(Before-and-after change records)
▼▼▼
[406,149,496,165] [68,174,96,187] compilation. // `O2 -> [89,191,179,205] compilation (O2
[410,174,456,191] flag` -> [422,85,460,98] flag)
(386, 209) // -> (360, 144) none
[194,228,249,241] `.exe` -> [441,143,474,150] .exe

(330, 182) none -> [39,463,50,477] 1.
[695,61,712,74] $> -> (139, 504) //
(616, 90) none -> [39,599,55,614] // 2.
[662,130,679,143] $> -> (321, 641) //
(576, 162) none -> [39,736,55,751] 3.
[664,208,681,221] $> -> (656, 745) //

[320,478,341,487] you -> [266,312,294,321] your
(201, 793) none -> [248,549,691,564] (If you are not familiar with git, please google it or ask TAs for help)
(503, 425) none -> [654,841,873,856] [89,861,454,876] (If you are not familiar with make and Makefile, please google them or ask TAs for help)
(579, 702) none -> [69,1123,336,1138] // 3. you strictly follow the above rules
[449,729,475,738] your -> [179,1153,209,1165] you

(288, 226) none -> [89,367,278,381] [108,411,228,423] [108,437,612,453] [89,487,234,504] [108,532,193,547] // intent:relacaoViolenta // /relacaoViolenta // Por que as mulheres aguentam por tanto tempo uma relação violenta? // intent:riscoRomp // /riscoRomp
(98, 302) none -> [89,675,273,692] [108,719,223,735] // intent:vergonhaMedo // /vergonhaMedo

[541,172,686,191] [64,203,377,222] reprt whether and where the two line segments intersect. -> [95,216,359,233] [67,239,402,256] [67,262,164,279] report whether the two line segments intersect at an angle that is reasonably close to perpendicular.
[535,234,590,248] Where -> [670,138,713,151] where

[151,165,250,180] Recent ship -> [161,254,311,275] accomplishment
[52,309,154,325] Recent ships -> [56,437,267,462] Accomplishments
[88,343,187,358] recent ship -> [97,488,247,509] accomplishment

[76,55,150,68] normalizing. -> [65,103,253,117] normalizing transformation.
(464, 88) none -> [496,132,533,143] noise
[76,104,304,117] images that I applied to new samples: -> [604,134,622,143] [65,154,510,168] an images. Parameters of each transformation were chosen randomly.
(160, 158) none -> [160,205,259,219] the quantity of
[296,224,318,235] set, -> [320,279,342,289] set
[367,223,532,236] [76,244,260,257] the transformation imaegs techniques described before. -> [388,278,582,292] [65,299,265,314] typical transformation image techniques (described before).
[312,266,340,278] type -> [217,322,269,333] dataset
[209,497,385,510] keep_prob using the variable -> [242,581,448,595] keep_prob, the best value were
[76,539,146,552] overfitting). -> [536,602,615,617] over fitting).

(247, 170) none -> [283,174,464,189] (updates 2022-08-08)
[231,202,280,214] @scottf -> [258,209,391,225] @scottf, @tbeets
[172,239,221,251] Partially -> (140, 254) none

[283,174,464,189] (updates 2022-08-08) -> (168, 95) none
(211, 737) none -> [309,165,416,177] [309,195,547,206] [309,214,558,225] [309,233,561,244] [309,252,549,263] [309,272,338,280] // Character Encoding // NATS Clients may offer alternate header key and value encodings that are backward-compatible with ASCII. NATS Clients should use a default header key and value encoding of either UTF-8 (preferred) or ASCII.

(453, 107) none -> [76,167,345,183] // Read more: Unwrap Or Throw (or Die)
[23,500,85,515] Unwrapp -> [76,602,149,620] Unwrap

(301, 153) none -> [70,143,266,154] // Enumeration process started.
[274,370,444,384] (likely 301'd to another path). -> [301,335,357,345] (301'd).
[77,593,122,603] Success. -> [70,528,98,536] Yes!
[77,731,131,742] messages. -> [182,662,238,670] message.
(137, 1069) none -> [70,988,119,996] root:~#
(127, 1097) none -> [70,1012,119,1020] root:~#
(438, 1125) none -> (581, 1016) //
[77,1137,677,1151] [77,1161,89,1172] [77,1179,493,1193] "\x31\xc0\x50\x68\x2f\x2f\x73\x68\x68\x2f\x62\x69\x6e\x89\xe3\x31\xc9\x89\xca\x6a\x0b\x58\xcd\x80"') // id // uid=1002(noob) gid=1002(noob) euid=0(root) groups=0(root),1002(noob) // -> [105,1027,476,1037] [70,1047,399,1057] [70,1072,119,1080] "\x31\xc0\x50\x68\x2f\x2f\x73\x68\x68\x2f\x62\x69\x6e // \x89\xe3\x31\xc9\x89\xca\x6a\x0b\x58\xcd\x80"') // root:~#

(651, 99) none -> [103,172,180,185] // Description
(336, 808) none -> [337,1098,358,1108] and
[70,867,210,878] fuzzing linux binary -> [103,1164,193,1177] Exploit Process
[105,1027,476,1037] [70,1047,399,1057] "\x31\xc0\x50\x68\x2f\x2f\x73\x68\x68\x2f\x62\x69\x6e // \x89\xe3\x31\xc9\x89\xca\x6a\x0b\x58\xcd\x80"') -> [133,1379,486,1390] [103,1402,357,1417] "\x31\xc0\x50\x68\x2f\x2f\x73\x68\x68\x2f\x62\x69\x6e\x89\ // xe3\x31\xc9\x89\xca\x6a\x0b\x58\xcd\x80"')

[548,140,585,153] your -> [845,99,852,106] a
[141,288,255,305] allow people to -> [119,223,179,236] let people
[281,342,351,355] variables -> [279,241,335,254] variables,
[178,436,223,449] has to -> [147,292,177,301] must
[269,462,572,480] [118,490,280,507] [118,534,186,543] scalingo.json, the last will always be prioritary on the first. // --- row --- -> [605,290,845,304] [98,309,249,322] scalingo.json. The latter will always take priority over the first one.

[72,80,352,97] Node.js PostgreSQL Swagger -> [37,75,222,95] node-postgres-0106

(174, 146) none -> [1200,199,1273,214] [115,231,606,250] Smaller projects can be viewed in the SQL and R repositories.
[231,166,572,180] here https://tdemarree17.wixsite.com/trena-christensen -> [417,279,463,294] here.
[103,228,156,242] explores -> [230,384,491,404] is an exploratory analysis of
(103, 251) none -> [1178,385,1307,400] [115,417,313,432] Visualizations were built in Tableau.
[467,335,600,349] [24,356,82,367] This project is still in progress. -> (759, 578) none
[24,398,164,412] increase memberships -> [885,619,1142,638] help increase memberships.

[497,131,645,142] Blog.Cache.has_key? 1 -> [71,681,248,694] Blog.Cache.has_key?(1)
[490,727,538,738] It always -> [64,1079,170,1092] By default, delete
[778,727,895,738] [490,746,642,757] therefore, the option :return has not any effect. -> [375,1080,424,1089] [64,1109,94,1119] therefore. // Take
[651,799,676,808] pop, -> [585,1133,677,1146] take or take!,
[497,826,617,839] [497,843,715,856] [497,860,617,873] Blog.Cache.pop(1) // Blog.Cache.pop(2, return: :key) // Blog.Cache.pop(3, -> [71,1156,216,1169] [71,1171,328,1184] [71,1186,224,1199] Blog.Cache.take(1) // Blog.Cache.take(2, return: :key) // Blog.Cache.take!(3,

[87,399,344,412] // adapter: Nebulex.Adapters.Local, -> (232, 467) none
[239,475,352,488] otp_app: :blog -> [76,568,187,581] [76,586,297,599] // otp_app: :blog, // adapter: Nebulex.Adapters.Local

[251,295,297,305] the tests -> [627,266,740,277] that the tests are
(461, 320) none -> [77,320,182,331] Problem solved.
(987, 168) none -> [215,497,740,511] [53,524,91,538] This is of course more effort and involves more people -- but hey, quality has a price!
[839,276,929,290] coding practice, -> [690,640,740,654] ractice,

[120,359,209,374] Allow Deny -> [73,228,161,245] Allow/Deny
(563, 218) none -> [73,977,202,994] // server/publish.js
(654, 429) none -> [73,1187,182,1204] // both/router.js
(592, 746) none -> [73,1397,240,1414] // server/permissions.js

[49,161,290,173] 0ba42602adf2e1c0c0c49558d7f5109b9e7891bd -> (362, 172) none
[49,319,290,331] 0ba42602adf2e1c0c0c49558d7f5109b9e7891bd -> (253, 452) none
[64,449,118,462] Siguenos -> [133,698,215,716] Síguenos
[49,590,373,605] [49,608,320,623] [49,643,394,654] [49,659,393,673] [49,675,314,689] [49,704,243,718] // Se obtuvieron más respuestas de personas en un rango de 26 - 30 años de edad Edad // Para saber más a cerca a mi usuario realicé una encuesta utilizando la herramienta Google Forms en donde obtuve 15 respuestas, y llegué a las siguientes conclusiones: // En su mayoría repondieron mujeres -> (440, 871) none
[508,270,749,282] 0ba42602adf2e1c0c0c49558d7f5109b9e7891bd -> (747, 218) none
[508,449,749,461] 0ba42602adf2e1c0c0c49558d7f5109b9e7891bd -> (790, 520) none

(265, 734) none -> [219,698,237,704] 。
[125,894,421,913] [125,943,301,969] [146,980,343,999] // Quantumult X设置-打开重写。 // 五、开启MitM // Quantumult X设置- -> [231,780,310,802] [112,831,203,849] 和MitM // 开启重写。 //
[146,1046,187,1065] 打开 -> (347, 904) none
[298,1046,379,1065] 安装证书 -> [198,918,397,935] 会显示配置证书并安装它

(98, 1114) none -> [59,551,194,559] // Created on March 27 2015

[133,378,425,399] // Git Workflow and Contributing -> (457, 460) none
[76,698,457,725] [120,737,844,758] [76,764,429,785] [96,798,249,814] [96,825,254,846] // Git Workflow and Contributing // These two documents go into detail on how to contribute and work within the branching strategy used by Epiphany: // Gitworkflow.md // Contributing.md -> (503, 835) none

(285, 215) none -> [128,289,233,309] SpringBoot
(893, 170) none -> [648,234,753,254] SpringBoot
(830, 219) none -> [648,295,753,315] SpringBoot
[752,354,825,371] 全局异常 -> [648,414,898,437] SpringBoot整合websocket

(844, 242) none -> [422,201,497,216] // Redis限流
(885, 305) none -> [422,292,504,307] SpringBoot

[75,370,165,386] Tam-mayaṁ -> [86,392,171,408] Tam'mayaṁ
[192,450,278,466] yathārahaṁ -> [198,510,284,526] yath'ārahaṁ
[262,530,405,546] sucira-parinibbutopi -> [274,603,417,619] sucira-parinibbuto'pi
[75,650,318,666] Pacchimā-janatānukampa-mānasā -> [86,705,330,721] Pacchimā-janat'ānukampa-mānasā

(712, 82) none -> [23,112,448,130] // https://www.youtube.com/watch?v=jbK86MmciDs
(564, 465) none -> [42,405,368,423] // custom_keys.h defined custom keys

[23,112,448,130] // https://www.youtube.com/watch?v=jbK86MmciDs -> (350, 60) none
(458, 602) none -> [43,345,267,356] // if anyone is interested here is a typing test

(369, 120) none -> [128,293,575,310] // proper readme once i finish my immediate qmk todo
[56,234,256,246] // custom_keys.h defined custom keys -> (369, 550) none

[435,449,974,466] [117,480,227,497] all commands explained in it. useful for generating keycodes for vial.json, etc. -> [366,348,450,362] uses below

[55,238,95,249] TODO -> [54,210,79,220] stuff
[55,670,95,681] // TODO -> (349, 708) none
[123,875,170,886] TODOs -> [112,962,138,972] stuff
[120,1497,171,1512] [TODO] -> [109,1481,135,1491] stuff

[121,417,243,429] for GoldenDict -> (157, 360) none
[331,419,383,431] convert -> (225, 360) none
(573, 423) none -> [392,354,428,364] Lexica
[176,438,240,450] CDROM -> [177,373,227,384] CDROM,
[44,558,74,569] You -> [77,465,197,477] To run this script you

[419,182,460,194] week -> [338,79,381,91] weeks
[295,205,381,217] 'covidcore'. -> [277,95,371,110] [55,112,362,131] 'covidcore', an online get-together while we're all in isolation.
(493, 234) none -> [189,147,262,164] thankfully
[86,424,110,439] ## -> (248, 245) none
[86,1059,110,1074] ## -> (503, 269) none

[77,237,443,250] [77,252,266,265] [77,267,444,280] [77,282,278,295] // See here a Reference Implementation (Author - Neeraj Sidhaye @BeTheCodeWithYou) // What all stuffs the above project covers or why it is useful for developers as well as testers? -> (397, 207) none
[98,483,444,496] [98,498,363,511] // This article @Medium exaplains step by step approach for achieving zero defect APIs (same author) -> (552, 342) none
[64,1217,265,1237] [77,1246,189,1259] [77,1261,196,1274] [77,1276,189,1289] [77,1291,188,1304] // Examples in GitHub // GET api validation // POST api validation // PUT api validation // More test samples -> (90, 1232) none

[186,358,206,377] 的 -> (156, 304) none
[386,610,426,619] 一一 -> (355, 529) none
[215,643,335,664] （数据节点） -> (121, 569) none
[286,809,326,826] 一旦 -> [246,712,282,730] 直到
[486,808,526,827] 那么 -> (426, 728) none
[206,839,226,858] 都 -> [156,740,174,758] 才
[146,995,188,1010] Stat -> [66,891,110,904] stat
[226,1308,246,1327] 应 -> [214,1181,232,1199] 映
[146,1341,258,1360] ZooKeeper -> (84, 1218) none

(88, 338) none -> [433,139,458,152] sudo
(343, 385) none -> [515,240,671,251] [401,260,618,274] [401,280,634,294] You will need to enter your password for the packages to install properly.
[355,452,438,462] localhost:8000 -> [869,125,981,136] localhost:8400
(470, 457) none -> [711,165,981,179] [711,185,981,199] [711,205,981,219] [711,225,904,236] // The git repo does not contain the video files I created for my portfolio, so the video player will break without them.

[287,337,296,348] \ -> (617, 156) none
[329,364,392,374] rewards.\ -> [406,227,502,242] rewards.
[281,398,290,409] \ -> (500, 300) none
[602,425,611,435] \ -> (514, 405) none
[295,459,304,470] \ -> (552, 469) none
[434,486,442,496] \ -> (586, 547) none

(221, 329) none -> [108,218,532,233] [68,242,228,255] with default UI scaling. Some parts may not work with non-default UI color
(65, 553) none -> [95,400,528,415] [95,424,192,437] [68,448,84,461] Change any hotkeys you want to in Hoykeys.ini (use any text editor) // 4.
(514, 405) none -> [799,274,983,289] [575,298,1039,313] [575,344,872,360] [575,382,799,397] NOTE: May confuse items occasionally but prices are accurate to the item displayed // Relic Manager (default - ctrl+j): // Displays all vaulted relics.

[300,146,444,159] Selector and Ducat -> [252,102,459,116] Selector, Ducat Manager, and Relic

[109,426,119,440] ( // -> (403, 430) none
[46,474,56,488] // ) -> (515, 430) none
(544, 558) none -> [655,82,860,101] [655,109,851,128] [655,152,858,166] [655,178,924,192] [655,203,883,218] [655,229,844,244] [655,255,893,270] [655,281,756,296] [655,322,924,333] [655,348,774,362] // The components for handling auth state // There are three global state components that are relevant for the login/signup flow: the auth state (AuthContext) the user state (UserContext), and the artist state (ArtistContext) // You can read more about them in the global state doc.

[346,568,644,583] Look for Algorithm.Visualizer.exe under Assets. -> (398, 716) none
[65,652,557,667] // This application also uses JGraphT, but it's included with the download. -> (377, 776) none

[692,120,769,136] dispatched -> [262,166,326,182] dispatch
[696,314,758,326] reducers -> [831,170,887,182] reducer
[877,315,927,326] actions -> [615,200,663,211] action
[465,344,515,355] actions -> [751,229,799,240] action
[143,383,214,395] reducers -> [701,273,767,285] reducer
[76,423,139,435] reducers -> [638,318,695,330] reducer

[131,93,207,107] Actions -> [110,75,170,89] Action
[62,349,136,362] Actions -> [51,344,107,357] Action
▲▲▲
Would you please repeat exactly the lines above, starting at the line with "(211, 737) none" and stopping at the line with "(127, 1097) none", both included?

RESPONSE:
(211, 737) none -> [309,165,416,177] [309,195,547,206] [309,214,558,225] [309,233,561,244] [309,252,549,263] [309,272,338,280] // Character Encoding // NATS Clients may offer alternate header key and value encodings that are backward-compatible with ASCII. NATS Clients should use a default header key and value encoding of either UTF-8 (preferred) or ASCII.

(453, 107) none -> [76,167,345,183] // Read more: Unwrap Or Throw (or Die)
[23,500,85,515] Unwrapp -> [76,602,149,620] Unwrap

(301, 153) none -> [70,143,266,154] // Enumeration process started.
[274,370,444,384] (likely 301'd to another path). -> [301,335,357,345] (301'd).
[77,593,122,603] Success. -> [70,528,98,536] Yes!
[77,731,131,742] messages. -> [182,662,238,670] message.
(137, 1069) none -> [70,988,119,996] root:~#
(127, 1097) none -> [70,1012,119,1020] root:~#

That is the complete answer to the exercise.